Instead there is no evidence that Oni makes any effort to make his life or workflow easier.
There is. You can see it in the code changes. A lot of the flags for the character were one off flags before. He's since moved them to OOP. This current partial update being broken? That's because he's re-writing some of the function to take advantage of inheritance. Even in just up keeping the linux version of SLDR's cheat enabler, I've had to change the code from using regex patterns to search for copy and pasted code to changing it to look for just one line of code because he started to take advantage of templating.
You don't see any evidence because you didn't bother to look.
"Well, then why do modders have a hard time?"
Have you ever tried to make an automated way to modify external code without it caring for what you do while it's in the middle of being refactored?
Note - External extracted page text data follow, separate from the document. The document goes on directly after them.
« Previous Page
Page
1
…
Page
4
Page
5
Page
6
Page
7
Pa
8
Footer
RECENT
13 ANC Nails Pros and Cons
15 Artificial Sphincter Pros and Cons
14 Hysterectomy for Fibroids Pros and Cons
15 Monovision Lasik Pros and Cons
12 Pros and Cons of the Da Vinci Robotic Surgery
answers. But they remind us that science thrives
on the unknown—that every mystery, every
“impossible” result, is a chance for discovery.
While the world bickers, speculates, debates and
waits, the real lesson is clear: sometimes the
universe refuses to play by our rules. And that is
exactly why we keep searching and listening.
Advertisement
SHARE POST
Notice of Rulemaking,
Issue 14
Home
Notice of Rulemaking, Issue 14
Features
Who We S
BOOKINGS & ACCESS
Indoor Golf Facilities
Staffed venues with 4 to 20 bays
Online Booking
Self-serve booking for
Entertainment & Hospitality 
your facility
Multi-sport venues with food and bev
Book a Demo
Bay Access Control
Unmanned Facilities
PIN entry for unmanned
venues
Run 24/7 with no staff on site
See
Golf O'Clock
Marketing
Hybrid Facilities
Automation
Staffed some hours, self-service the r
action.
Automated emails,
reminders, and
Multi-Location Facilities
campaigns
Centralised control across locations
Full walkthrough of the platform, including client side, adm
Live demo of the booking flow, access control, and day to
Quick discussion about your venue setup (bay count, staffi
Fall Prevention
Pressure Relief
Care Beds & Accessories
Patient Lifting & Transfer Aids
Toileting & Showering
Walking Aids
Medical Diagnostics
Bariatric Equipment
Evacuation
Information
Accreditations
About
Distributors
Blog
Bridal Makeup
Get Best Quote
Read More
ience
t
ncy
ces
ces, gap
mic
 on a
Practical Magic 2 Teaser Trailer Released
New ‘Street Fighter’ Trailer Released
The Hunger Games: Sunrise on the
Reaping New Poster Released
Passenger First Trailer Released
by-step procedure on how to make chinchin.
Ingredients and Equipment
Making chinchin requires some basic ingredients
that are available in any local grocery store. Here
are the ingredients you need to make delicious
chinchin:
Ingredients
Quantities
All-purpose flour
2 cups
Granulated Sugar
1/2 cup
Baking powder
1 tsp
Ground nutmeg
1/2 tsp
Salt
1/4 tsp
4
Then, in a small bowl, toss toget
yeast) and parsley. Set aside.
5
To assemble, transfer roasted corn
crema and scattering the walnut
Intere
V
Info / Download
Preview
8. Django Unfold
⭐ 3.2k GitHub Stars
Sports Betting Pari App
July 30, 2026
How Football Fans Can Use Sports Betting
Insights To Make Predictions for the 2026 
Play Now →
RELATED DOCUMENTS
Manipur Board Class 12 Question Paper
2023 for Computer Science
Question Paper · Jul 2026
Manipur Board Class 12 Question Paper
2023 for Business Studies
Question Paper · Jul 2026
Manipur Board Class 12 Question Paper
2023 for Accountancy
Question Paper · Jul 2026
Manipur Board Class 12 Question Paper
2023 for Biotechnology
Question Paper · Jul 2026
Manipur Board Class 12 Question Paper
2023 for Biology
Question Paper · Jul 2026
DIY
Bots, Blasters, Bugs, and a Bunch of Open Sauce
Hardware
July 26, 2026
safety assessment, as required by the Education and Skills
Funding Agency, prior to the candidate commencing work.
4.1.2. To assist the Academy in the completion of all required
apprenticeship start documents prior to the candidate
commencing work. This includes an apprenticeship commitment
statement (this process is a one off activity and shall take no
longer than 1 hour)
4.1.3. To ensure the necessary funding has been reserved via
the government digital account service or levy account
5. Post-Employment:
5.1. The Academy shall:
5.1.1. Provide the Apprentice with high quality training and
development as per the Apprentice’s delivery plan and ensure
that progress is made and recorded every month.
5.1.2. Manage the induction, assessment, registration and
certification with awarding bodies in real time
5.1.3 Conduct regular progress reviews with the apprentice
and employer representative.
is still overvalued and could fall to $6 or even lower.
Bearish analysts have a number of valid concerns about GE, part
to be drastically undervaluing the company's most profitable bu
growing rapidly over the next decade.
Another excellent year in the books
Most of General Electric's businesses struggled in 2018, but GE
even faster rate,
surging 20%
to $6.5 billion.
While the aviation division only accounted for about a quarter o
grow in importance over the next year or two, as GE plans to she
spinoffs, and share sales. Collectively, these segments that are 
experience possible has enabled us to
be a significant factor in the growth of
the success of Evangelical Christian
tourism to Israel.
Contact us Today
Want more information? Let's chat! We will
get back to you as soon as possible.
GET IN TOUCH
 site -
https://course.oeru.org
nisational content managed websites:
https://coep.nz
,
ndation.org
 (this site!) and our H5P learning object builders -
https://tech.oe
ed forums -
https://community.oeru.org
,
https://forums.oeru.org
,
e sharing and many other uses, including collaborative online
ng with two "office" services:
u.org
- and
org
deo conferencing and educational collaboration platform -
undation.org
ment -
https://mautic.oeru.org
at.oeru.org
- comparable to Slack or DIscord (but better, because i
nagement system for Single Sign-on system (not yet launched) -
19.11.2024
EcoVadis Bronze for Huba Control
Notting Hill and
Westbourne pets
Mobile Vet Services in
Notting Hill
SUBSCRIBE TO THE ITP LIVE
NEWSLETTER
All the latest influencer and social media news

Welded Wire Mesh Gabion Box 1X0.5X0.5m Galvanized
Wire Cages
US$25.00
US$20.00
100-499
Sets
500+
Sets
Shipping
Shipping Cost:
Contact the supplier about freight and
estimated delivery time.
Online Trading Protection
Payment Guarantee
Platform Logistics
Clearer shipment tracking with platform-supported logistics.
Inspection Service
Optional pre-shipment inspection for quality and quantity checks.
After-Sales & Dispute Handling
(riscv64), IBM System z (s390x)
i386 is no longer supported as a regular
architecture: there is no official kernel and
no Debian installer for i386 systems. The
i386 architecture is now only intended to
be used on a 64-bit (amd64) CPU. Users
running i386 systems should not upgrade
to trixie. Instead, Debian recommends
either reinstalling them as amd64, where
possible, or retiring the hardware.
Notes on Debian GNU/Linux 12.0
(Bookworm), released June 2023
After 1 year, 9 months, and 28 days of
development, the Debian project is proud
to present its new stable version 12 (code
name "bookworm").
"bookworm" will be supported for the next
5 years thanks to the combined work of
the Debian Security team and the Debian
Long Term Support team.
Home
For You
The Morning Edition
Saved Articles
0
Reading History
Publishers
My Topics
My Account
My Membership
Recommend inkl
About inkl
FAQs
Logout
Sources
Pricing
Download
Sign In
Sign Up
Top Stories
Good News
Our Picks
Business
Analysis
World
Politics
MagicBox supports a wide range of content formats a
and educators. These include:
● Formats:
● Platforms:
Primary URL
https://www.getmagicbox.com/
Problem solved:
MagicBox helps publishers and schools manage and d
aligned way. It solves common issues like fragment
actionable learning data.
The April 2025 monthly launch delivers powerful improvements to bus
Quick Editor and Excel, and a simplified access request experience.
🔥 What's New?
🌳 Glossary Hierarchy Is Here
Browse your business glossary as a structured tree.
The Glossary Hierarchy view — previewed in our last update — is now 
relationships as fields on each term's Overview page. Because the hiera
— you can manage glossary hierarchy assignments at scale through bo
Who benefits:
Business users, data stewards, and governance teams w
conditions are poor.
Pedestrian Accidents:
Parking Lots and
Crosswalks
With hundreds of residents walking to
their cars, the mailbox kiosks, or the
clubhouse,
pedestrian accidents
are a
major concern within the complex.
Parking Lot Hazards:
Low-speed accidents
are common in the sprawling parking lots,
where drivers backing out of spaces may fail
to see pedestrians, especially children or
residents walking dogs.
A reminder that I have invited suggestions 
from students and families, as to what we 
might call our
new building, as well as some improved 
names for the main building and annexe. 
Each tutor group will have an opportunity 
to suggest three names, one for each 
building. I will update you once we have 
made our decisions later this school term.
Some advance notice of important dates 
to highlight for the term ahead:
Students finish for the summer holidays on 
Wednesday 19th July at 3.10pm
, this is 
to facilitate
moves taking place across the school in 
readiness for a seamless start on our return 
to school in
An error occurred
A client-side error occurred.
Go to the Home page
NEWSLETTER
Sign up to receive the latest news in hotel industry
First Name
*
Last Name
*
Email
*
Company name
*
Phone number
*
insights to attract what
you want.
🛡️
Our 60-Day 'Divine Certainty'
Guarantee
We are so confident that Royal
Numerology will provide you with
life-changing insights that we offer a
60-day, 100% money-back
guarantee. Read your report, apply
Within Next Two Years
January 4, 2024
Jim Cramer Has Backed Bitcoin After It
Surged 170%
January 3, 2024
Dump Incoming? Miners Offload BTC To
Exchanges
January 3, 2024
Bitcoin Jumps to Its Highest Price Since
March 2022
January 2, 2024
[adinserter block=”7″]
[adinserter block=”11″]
Modding is a precarious thing to begin with. You're *MODIFYING* the game in ways it was never intended. When you're writing mods for a game that's in active development, unless the game is guaranteeing a solid interface for data manipulation in the back end (which, to my knowledge, no game has ever done this. No, not even MMORPG's. I've checked.) and/or front end manipulation, you will ALWAYS be trying to hit a moving target. Hell, even Microsoft's own API's for their cloud platform has changed their commands, syntax, and parameters. Creating new ones and deprecating old ones. Like, I need to find time to rewrite ALL my chrome plugins because google decided it wanted to block adblockers by changing the way the ENTIRE CORE OF CHROME HANDLES NETWORK CALLS (I'm still mad about that and it's been close to a year since it happened. Literally thinking of ditching chrome-based browsers altogether because of it. Fucking manifest v3...). Now imagine modding a game with all that AND it's in the middle of refactored. It's not even like hitting a moving target. It's like hitting a moving target while both are on shifting sands.
This is also why SLDR's cheat enabler is one of the things/mods for this game that's survived for...*checks date* close to 4 years and maintained with minimal effort. HALF the life span of this game. Rather than modding the static assets of the game itself, it's taking advantage of the tools the game itself provides to make changes. This is why it a) takes so little to update it. b) why I bother to help troubleshooting for it. It's good, clean code and a joy to work with.
Let me put this final nail in the coffin. My version of 1.5b of this game? Short of the missing art assets, it doesn't crash. Why? Because the code changes that broke the game made enough sense to me AS A PROGRAMMER that I was able to fix it really quickly and easily. I could read it and go "Oh, I know why he's doing that." and make the proper changes to fixed what he missed. It would have taken me 1.5~2 times as long for a 0.7x update. That's how much the code has improved.